Document passage
Automating this procedure across 8.6 million notebooks, we built a comprehensive list of 984 Python packages that were potential visualization tools. Since this list of packages contained false positives (not all identified packages were interactive visualization tools), we manually examined each package to verify if it was an interactive visualization tool by looking at the source code and documentation for the package and its usage in notebooks. In total, we identified 105 packages that were also interactive visualization tools.

Appendix C Implementation Details

Depending on the need for a backend server, visualization-notebook communication, needed data types, and display styles, there are multiple methods with varying difficulties to implement notebook visualization tools. Note that some methods are only compatible with specific notebook platforms (e.g., JupyterLab, Colab, VSCode, and Kaggle Notebook).

C.1. With Backend Servers

To implement notebook visualization tools that require a backend server, the developer needs to configure the server to support notebooks and establish callback functions to share states with the notebook. The server can either be run directly from the notebook environment or externally. The front-end of the tool can then be displayed in the notebook using the notebook’s native HTML display. It is important to separate the server from the main thread if it is run directly from the notebook to avoid blocking the Python kernel. For example, Jupyter-Dash (Parmer, 2020) and LIT (Tenney et al., 2020) use this method with a Flask backend server and a direct WSGI server, respectively.

C.2. Without Backend Servers

If the tool does not require a server, several implementation methods depend on the visualization-notebook communications.

C.2.1. No Direct Communication.

If a web-based visualization tool does not communicate with the notebook environment, the developer can simply use the notebook’s native HTML display to show the tool a notebook cell. The HTML display internally uses iframe to embed any web documents.

Job 1
Translate this sentence from the passage on notebook visualization tools into Spanish: "The server can either be run directly from the notebook environment or externally."
Job 2
Write what comes next in the passage on implementing notebook visualization tools, picking up right after its final sentence.

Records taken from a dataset
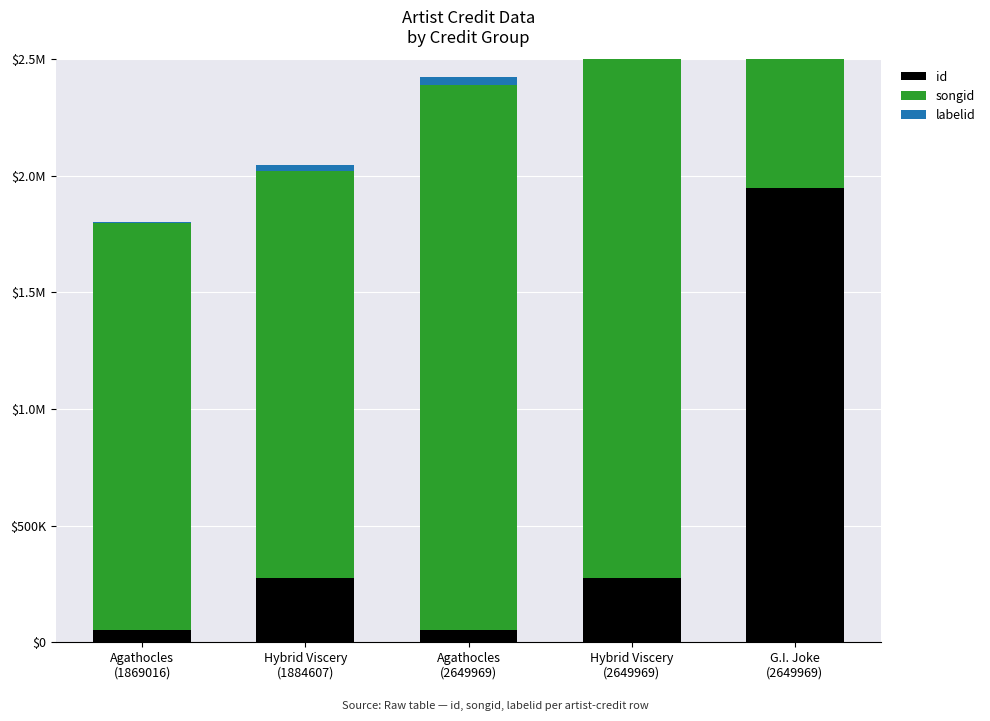

At how many categories does at least one series exceed 1529978?

5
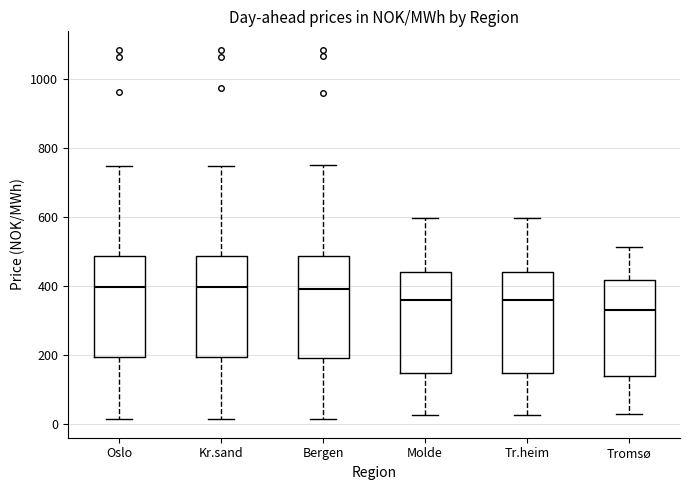

Reading left to right, transcribe this box plot: for each box, give where its median line is, the range the box spans, and where its two whiskers end, as read against the y-axis. The values are not printed on the chart, so give them approximately, as read against the axis.

Oslo: median 400, box 200 to 480, whiskers 20 to 740
Kr.sand: median 400, box 200 to 480, whiskers 20 to 740
Bergen: median 400, box 200 to 480, whiskers 20 to 740
Molde: median 360, box 140 to 440, whiskers 20 to 600
Tr.heim: median 360, box 140 to 440, whiskers 20 to 600
Tromsø: median 340, box 140 to 420, whiskers 20 to 520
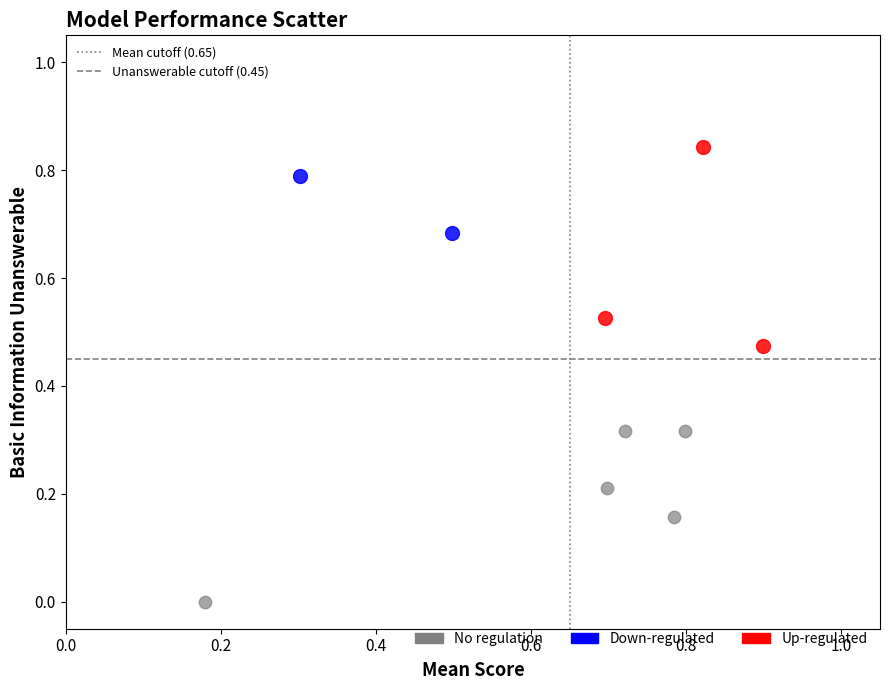

What are all the series names shown in the legend?

No regulation, Down-regulated, Up-regulated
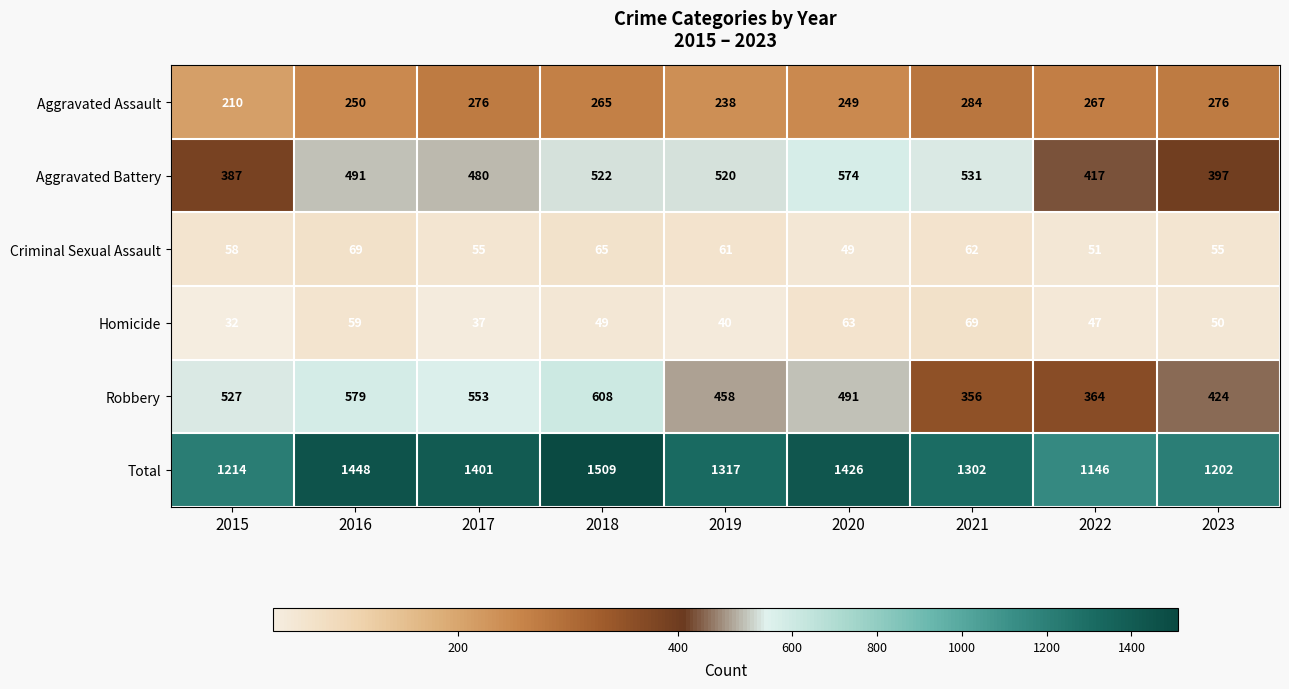

Which series has the largest range (max minus min)?

Total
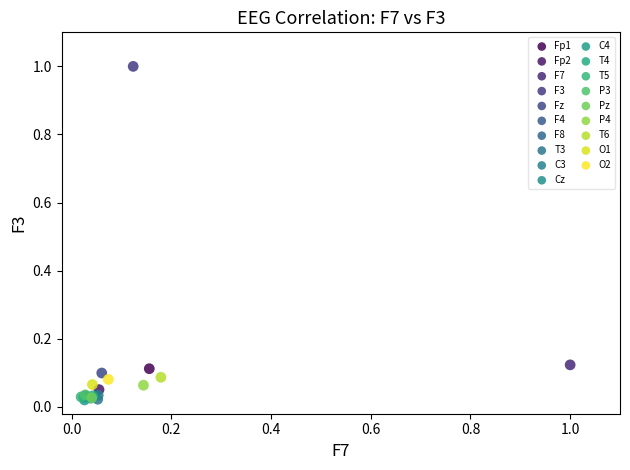

Which series reaches the maximum Y coordinate?

F3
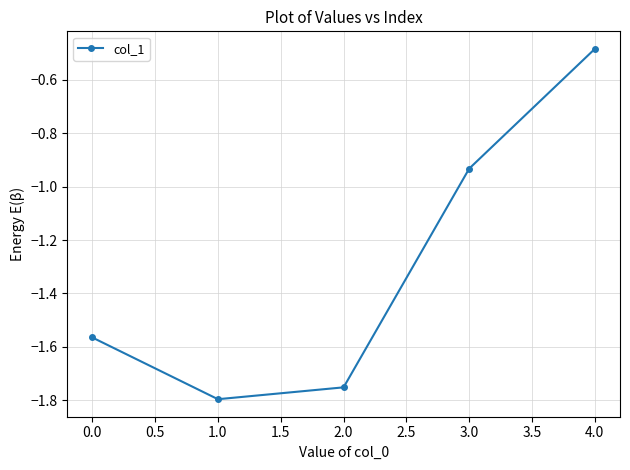

Rank the categories by value from highest to lowest.

4.0, 3.0, 0.0, 2.0, 1.0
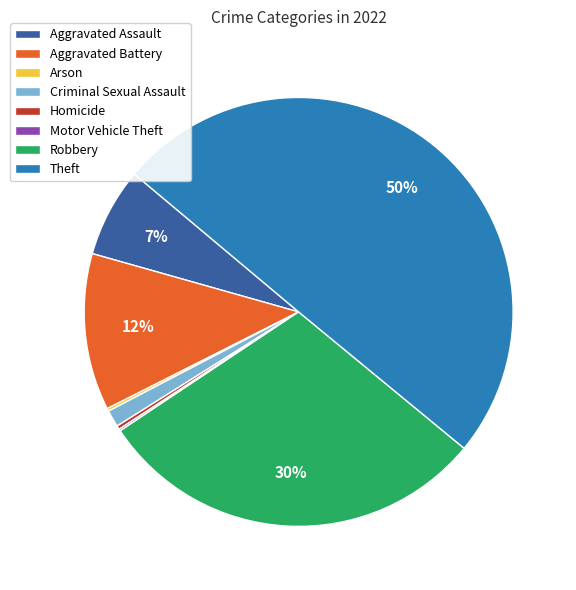

Combined, do Robbery and Aggravated Battery account for over 50%?

No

Output 1
El servidor puede ejecutarse directamente desde el entorno del notebook o de forma externa.

Output 2
C.2.2. One-way Communication.

To pass data from the notebook Python kernel to the visualization tool, one can use the Web standard’s postMessage method to send serialized Python objects as JSON text to the visualization tool’s iframe. See NOVA (Wang et al., 2022d) for more details and examples about this approach. Example tools include GAM Changer (Wang et al., 2022b) and TimberTrek (Wang et al., 2022e).

Alternatively, developers can use existing interactive visualization packages such as Plotly (Sievert et al., 2017), Bokeh (Bokeh Development Team, 2014), Altair (VanderPlas et al., 2018), and Panel (Rudiger, 2021) as building blocks to implement their visualization tools. Then, the developer can use these packages’ APIs to pass data from notebooks to the visualization tools. However, this approach is less customizable, and it is best suited for simpler tools. Example tools include InterpretML (Nori et al., 2019) and Nilearn (Abraham et al., 2014).

C.2.3. Bidirectional Communication.

To send data back from the visualization tool to the Python kernel, the developer needs to use platform-specific solutions, which vary across platforms because notebook platforms have different security protocols. For Jupyter Notebook and JupyterLab, one can use ipywidget with the comm protocol to synchronize states between the visualization tool and the notebook. Example tools include Mage (Kery et al., 2020) and pydec (Uber, 2016).

C.3. Access and Modify Code and Text

To access and modify notebook content outside of the Python kernel, such as raw code and text (§ 5.2), visualization tool developers need to use platform-specific APIs. For Jupyter notebooks, the developer can use Jupyter Notebook extension and JupyterLab extension APIs to read and write the notebook content. visualization tools using this method include B2 (Wu et al., 2020) and Wrex (Drosos et al., 2020).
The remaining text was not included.